House To Vote On Legislation That Would Weaken Endangered Species Act

By

NPT Staff
April 20, 2026

Kemps ridley sea turtle hatchling
The House of Representatives plans to vote on the ESA Amendments Act this Earth Day / Rebecca Latson.

The House of Representatives plans to schedule a vote on Rep. Bruce Westerman’s, R-AR, ESA Amendments Act (H.R. 1897) this Earth Day, Wednesday, April 22nd, according to the Endangered Species Coalition. The Coalition says that Westerman’s ESA rollbacks would strip away core safeguards that have helped species survive and recover, tilt decision-making away from scientists and toward politicians and industry interests, and make it harder for communities to hold federal agencies accountable when endangered wildlife is placed in harm’s way.

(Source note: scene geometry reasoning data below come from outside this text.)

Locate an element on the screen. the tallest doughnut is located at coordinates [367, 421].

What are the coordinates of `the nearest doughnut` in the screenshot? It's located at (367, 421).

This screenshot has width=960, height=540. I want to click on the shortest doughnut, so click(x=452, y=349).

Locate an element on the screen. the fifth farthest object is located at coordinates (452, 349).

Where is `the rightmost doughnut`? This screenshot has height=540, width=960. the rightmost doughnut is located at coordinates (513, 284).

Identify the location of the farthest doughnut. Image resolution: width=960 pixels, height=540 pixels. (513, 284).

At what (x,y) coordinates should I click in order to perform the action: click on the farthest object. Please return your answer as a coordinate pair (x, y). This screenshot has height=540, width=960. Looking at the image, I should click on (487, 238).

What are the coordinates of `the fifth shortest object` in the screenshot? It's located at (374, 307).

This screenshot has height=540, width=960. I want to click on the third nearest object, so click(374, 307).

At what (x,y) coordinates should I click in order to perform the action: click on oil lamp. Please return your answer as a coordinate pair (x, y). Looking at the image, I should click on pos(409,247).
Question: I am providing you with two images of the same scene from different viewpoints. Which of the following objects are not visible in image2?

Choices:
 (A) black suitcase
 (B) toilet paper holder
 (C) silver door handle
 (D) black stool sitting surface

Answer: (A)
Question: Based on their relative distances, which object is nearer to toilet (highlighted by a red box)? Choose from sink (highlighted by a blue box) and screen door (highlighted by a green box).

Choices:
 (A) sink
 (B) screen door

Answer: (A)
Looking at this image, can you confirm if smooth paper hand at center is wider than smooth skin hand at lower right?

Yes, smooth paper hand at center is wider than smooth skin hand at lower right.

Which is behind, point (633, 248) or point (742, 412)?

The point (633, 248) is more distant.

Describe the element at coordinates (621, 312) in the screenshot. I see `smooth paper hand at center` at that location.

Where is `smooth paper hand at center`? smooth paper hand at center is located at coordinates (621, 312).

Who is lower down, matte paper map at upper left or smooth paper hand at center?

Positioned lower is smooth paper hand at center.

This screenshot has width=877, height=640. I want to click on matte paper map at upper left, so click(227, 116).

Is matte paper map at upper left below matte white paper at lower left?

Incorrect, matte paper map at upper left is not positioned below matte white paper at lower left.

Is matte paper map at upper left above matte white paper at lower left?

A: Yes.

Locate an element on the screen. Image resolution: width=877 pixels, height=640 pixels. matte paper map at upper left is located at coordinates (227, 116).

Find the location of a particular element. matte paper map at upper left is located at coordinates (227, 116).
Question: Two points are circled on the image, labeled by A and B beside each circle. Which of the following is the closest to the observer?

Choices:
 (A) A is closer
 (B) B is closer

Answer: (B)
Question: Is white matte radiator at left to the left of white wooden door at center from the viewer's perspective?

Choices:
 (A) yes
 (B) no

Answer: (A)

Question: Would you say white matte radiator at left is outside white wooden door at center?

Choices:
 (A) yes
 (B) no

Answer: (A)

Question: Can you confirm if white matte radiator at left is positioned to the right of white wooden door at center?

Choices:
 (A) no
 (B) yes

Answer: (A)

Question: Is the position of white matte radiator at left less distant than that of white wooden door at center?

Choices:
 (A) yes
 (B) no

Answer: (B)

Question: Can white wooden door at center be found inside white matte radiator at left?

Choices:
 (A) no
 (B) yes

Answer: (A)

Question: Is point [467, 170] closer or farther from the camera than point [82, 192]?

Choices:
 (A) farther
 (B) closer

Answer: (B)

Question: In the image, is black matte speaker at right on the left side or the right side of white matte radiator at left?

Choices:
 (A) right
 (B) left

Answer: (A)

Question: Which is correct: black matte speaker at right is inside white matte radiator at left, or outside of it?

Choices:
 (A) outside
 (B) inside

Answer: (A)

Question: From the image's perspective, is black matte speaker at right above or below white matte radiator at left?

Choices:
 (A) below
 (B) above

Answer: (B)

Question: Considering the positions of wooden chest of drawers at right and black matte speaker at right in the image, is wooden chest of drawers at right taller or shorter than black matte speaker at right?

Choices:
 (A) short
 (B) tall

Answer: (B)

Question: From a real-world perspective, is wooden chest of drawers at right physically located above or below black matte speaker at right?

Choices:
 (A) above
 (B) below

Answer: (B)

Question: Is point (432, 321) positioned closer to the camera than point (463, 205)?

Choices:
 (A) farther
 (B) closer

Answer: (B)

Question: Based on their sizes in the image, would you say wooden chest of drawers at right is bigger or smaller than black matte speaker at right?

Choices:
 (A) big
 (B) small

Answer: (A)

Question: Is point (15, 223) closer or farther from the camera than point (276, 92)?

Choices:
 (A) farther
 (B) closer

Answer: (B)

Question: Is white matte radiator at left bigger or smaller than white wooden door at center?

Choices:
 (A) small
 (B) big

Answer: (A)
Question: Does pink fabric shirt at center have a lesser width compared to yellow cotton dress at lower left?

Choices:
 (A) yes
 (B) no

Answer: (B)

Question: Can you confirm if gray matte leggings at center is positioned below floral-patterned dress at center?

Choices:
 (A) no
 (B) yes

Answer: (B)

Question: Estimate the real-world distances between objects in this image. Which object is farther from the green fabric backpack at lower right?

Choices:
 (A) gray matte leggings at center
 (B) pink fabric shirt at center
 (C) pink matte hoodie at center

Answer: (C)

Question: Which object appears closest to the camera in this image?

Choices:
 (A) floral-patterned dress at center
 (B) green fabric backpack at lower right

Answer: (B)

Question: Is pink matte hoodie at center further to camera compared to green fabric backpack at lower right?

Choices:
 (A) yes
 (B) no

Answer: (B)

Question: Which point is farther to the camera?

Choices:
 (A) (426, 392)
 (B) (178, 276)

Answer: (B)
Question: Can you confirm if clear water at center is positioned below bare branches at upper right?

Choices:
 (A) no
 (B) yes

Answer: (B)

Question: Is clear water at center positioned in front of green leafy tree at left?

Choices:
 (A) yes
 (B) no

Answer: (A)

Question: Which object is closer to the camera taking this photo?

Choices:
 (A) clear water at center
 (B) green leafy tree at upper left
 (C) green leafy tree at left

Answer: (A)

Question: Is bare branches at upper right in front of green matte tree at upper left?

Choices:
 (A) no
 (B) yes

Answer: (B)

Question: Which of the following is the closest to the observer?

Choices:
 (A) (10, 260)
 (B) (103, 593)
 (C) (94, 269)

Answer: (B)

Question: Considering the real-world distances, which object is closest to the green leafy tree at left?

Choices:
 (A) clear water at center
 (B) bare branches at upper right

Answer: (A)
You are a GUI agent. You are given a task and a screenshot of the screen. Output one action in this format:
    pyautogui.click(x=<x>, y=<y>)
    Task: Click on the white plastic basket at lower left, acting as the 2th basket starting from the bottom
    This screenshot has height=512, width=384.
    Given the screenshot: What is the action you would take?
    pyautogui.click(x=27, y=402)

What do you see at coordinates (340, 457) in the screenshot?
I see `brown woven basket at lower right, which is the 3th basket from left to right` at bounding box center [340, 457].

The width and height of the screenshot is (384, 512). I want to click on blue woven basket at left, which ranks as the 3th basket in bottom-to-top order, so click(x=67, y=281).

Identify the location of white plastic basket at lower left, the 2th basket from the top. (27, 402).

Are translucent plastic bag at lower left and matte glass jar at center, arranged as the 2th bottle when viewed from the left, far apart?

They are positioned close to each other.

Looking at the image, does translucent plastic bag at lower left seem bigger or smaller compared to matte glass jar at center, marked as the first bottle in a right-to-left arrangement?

Among other sweeping changes, the legislation would:

  • Narrow the consultations that limit harm from federal projects to listed species — potentially to the point of making them meaningless.
  • Weaken safeguards for the “take permits” that allow harm/killing of listed species.
  • Dramatically extend the timeline for listing decisions while imperiled species continue to decline — even to the point of overwriting court-ordered deadlines.
  • Shift science-based decision making by elevating consideration of state and locally submitted data, regardless of its quality.
  • Risks vastly expanding the use of exemptions under the God Squad.
  • Erode public accountability in wildlife management.

“At a time when wildlife is already under immense pressure from habitat destruction, climate change, pollution, and industrial development, Congress should be strengthening the Endangered Species Act, not tearing it apart,” said Jewel Tomasula, policy director of the Endangered Species Coalition. “If Representative Bruce Westerman and Speaker Johnson have their way, Earth Day will become Extinction Day. The urgency is real. This bill is catastrophic for threatened and endangered species.”

The legislation could have immediate real-world consequences for species already struggling to survive. By weakening critical habitat protections and undermining science-based standards, the bill could make recovery harder and extinction more likely.

“The Endangered Species Act works because it is rooted in science and because it recognizes a simple truth: once a species is gone, it is gone forever,” said Susan Holmes, executive director for the Endangered Species Coalition. “We should not allow politicians to dismantle protections that have saved bald eagles, gray whales, peregrine falcons, and so many other species from disappearing forever.”

The Endangered Species Coalition, Defenders of Wildlife, and more than 275 organizations are calling on the House to vote down H.R. 1897.

“Protecting the nation’s wildlife and habitats has never been an issue of right or left — it is a shared value and a commitment to future generations,” said Cassie Ferri, legislative analyst at Defenders of Wildlife.